Special Warranty Deed
 Deed that provides warranty of title only for the period during which the grantor owned the property.
 
Specific performance
 Equitable remedy that requires a party to a contract to perform the contract promise or promises.
 
Statute of Frauds
 Statue dictating what types of contracts must be in writing to be enforceable.
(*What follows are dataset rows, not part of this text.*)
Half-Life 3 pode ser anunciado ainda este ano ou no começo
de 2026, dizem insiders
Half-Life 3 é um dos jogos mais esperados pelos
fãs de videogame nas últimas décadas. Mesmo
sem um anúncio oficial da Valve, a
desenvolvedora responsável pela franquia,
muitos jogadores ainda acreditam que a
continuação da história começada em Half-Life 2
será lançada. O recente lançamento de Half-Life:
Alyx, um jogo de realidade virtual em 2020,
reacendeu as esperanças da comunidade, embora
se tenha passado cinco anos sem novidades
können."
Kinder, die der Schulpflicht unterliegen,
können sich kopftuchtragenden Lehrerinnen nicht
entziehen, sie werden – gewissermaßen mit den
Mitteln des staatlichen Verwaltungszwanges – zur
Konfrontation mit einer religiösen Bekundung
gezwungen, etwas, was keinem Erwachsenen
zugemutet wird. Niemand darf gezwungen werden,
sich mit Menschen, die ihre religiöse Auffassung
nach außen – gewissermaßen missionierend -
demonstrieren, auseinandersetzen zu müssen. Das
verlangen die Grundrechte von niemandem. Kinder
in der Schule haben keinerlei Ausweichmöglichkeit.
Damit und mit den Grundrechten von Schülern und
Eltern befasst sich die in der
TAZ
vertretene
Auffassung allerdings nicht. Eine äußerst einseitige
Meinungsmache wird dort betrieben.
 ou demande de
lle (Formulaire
Contracts concerning real estate must comply with the statute of frauds.
 
Subdivision
 Parcel of land developed with building lots, streets, homes, parks, etc...
 
Sublease
 Arrangement in which a tenant leases rental property to another, and the tenant becomes the landlord to the subtenant.
 
Subordinate mortgage
 Mortgage with a lesser priority than a preexisting mortgage.
 
Surety
 One who stands as a guarantor for an obligation; as in payment or performance bond.
 



T (Top)

 
Taking
 Term used to describe the government action of using private property for public purposes.
 
Tax Deed
 Form of title given in the event property is sold to satisfy taxes; carries no warranties.
 
Tax lien
 Lien placed on property for amount of unpaid taxes.
 
Tax sale
 Foreclosure sale on property for nonpayment of taxes.
 
Tenancy by the entirety
 A type of joint tenancy of property that provides right of survivorship and is available only to a married couple.
 
Tenancy in common
 A type of joint tenancy of property without right of survivorship; each tenant's portion of ownership is distributable under will.
 
Testamentary
 Disposition by will.
 
Time-sharing properties
 Form of multiunit housing in which owners own the unit for a limited period of time during each year.
 
Title abstract
 Summary of the history of title to a parcel of land.
 
Title Insurance
 Insurance that pays the buyer of property in the event certain title defects arise.
 
Title Theory
 Theory of mortgage law that puts title in the mortgagee and possession in the mortgagor.
 
Torrens system
 System for recording land titles designed to prevent the selling of the same parcel of land to more that one person.
 
Tract Index
 Form of land record that keeps history of title through identifications within the particular tract.
 
Trustee
 Third party responsible for handling the property of another; as in deed of trust or real estate investment trust.
 



U (Top)

 
UCC
 Uniform commercial code - uniform statute adopted in most states that governs commercial transactions; Article IX deals with security interests and fixtures.
 
Usury
 Charging interest rates in excess of the statutory allowed maximums.
 



V (Top)

 
Variances
 Approved uses of land outside the scope of an area’s zoning.
 
Vested remainder
 A remainder that will automatically take effect when the life estate ends.
 
Voluntary lien
 A lien created because of a contract as opposed to a tax lien, which is involuntary.
 



W (Top)

 
Waiver
 An intentional or voluntary relinquishment of a known right.
 
Warranty
 A promise that a proposition or fact is true.
 
Warranty deed
 Deed that conveys title and carries warranties that the title is good, that the transfer is proper, and there are no liens and encumbrances other than as disclosed in the deed.
 
Way
 A passage, path, road, or street, or a right of passage over land.
 
  
Wetlands
 Lands on which water covers the soil or is present either at or near the surface of the soil all year or much of the year, such as swamps and marshes. Wetlands are subject to extensive government regulation, and there are variations among legal definitions in use.
 
  
Will
 Document by which a person (testator) makes a disposition of property to take effect after his/her death.
 
 
 Wrap-around mortgage
 A form of loan transaction, sometimes used in seller-financing, in which the lender assumes (or continues to have) responsibility for a preexisting mortgage (i.e., the new mortgage “wraps around” the first).
 
 

 
X (Top)

 

Y (Top)

 

Z (Top)

 
Zoning 
Local government land use regulations, including provisions permitting or prohibiting particular uses (such as business or residential) in defined areas.